It was in this way that Egyptian hieroglyphics were first successfully studied.
Remember that three consonants seldom come together; no word is formed without the help of one or more vowels; the final letter or letters more often supply a clue than the capital letter or beginning syllable, especially in the so-called courthands.
Beware of too imaginative guesses. Although this fault is easily remedied, still, it is better to spell a word out letter by letter, however unintelligible and depressing the result at first may be. It is so easy to take a name or word for granted, and an idea once seized upon is not quickly eradicated, and may bring about absurd results and deductions.

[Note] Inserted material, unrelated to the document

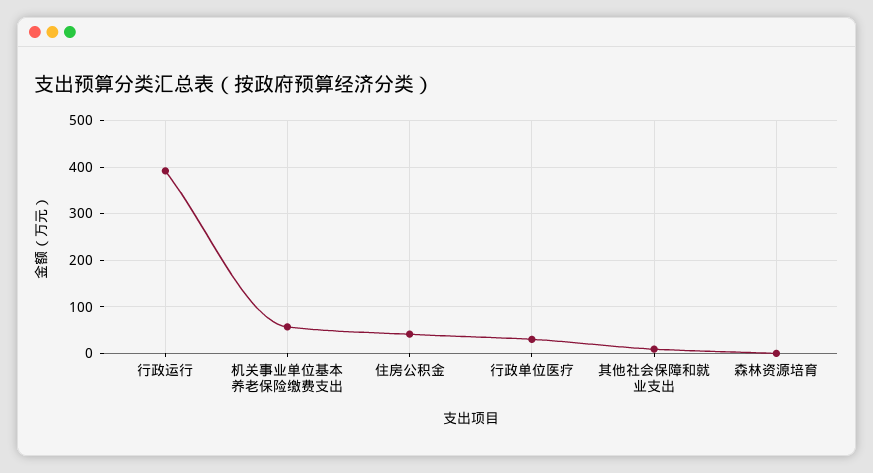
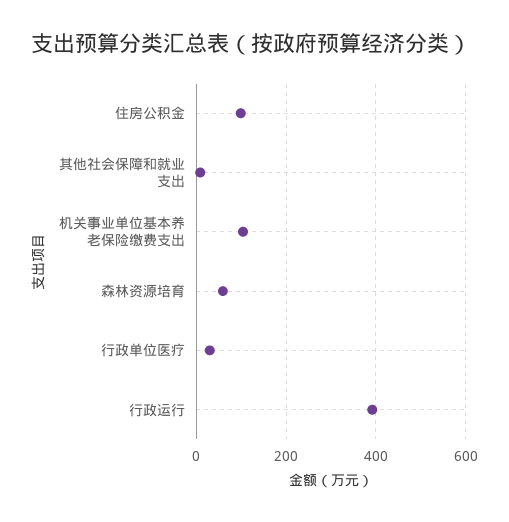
机关事业单位基本养老保险缴费支出: 60 -> 100
住房公积金: 40 -> 100
森林资源培育: 0 -> 60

Do not ponder too long over a word which puzzles you, but go on, leaving gaps in your copy with a stroke underneath corresponding with or leaving sufficient space for the missing word. These spaces can then be filled in afterwards, when the general sense of the document has been mastered, and the aspect of the particular style of writing has become familiar. Then it will be found that words hitherto seemingly unintelligible resolve themselves into readable form, and although apparently impossible to decipher at the first reading, later on they present no difficulty. A little practice and patience soon overcome the difficulties of the first start, and after that the progress is rapid.

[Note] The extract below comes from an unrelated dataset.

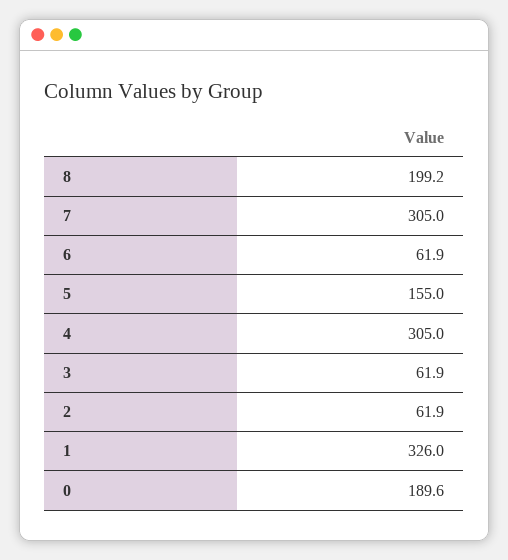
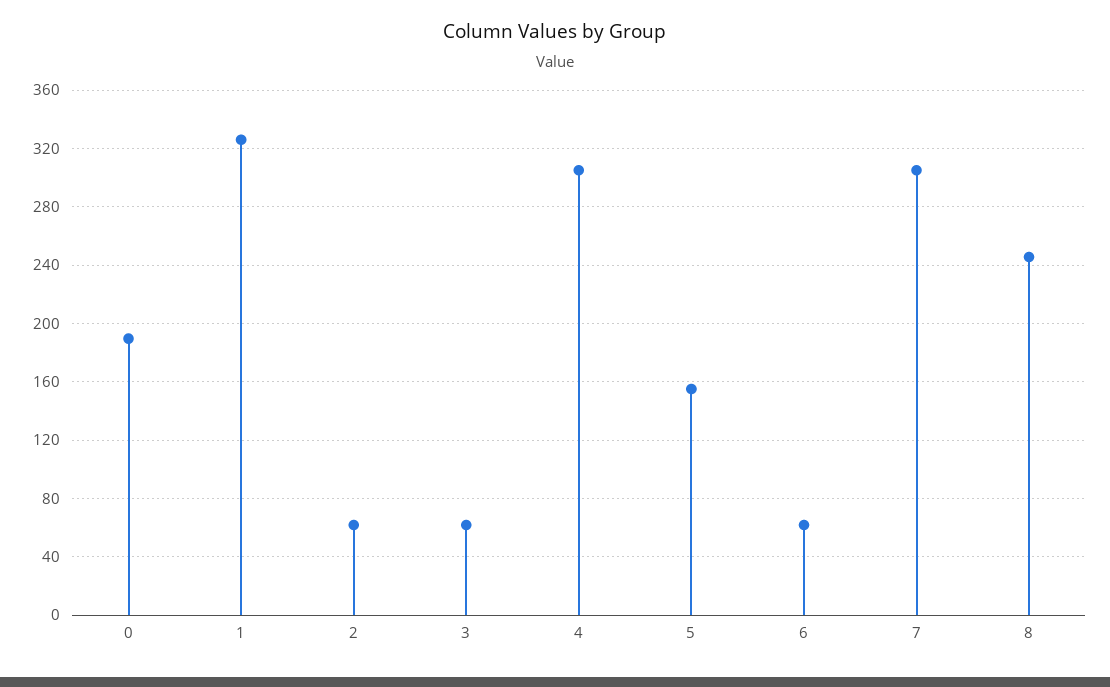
8: 199.2 -> 245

To begin by learning a variety of old alphabets seems to me so much waste of time, although it would be a valuable groundwork to commence with. The true alphabet for beginners lies in the contracted words, whose missing portions must be supplied by the reader from the few letters given, which are often not even one connected syllable, but instead merely one or two letters out of the missing syllable clustered together.
The reason for this style of writing was to save time and material. With use, it grew into a complete system, a language of its own. At the time it was penned, these contractions were no doubt perfectly familiar to all, just as our modern abbreviations are. Of these last there are more contractions in use nowadays than would at first be realized—our daily correspondence is full of them; these may have originated from the older system of contractions, relics of it, still left lingering on.
A few examples of modern abbreviations will not be out of place here, as showing that a contracted form of writing is not so very difficult or extraordinary after all.
&, and, derived from the Latin et; the second example, which is still in use, can be traced in very old documents from et, till gradually it assumed its modern shape.
Mr, mister or master; Sr for sir was formerly in common use.
Co, company; Cie, compagnie (French).
etc., derived from the first three letters of the Latin word etcetera.
The words ‘with, which, whereof, where,’ etc., were formerly abbreviated; also yr for your, ye the, and many others now obsolete.
Pounds, shillings and pence we still designate by the Latin £ s. d.
The long word ‘affectionate’ is seldom written in full; so, too, with many other words there are recognised forms of contraction, and when this is borne in mind the abbreviations of old deeds appear in quite a different light, and we attack their difficulties with less dread of failure.